I want to point out: This is a partial list. If we sat around previewing everything that's gone wrong for Facebook since last year's F8 conference, we'd wrap up just in time for the 2020 version to begin.
In most organizations, that many high-profile blunders would result in an untold number of heads rolling. At Facebook, though, no one ever seems to be held to account — certainly not anyone in a leadership position at the company. (Facebook's highest profile departures usually seem to involve the founders of companies they've bought who bristle under Facebook's corporate culture.)

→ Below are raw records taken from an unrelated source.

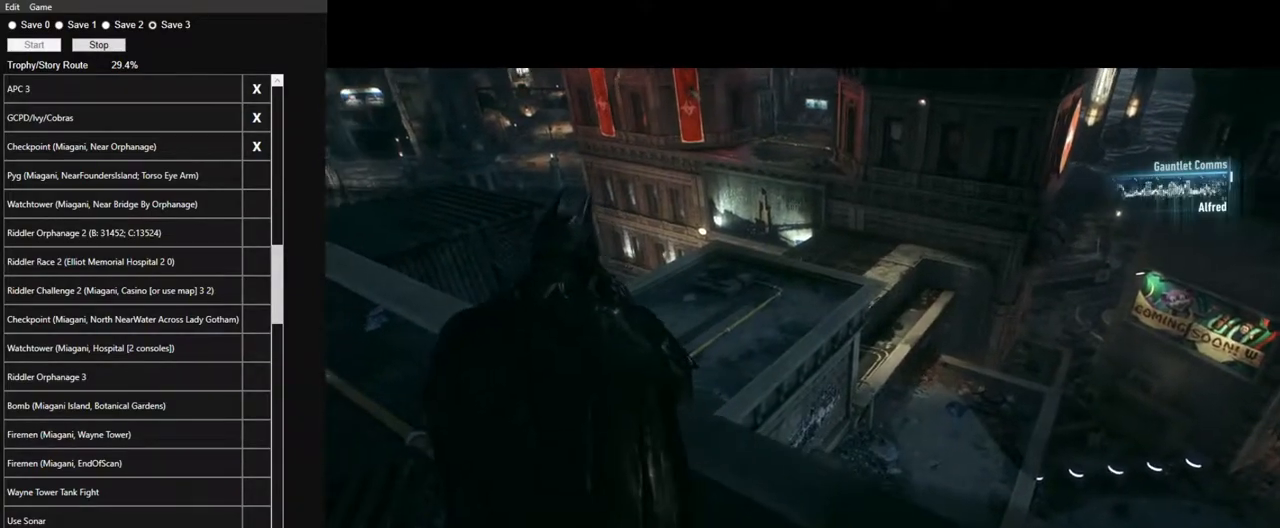
{"keys": ["space", "w"], "mouse": ["left"], "events": [[267, "mouse_left", "down"], [367, "mouse_left", "up"], [467, "mouse_left", "down"]]}
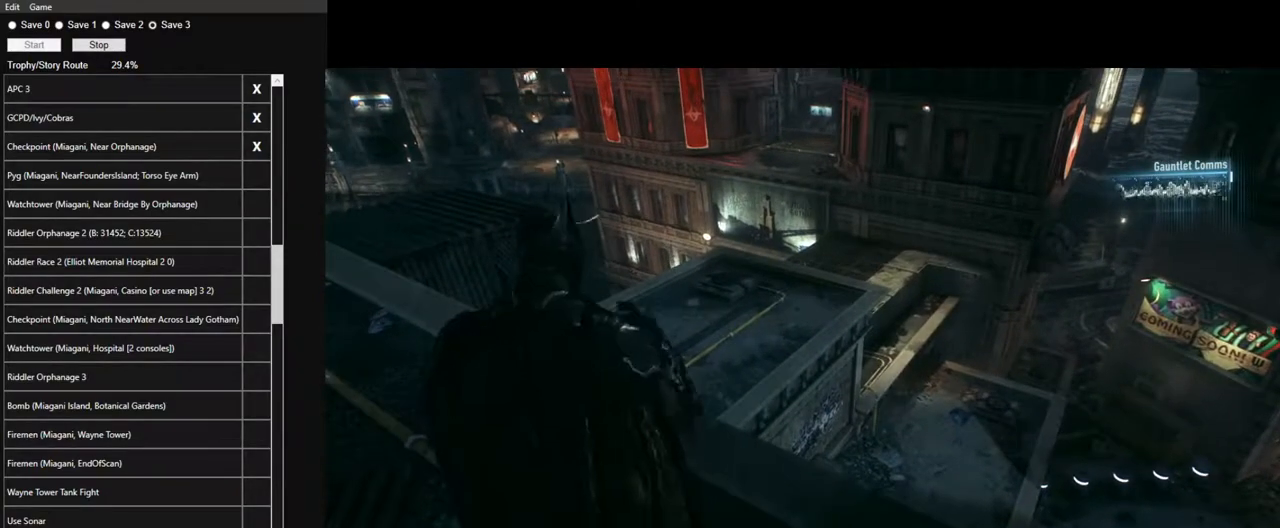
{"keys": ["space", "w"], "mouse": [], "events": [[50, "mouse_left", "up"], [100, "mouse_left", "down"], [234, "mouse_left", "up"]]}
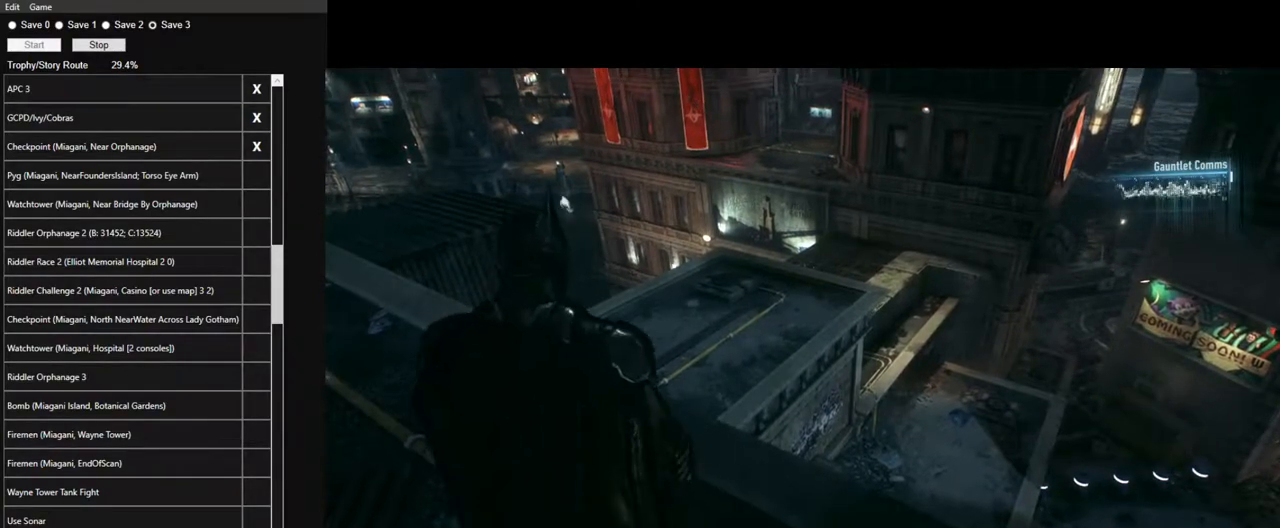
{"keys": ["space", "w"], "mouse": [], "events": [[117, "space", "up"], [300, "space", "down"], [400, "space", "up"], [500, "space", "down"]]}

Instead, Facebook — which can't seem to master privacy for the services it currently offers — now thinks it's earned enough trust to promise that future services will include encrypted messaging and secure data storage. "We all need to communicate privately, and this service could be even more important in our lives," Zuckerberg said on a conference call with Wall Street analysts last Thursday (April 24). "So, I think we should focus our efforts on building this privacy-focused platform."
Zuckerberg was saying these words as reports leaked out that Facebook was facing a fine of between $3 billion and $5 billion from the Federal Trade Commission for violating a 2011 consent decree (involving user privacy violations, naturally). That's like Hannibal Lecter telling you how everyone needs to work more veggies into their diet.
Of course, Zuckerberg isn't going to take me up on my suggestion, nor is anyone with any influence at the company likely to press the issue about Facebook's repeated privacy pratfalls. Facebook just completed a first quarter where revenue rose 26 percent to a little more than $15 billion. Both daily active users and monthly active users rose 8 percent year over year during the quarter. If stories like this one scolding Facebook over its privacy lapses are bumming out anybody at the company, they're crying all the way to the bank.
(Khatibloo strikes a note of caution about putting too much stock in that daily active user figure — we don't actually know whether it covers someone who's constantly on Facebook or a user who opens the app once on their smartphone and then leaves it running in the background. "It would be more meaningful to know how people are engaging on the platform," she told me.)
So when F8 begins Tuesday, expect an extensive if not especially detailed talk about how this time, Facebook's really going to get privacy right. Expect developers in attendance to applaud. Expect the reporters there to dutifully take down every one of Zuckerberg's pronouncements.
And expect another apology a few months later when word of another breach leaks out.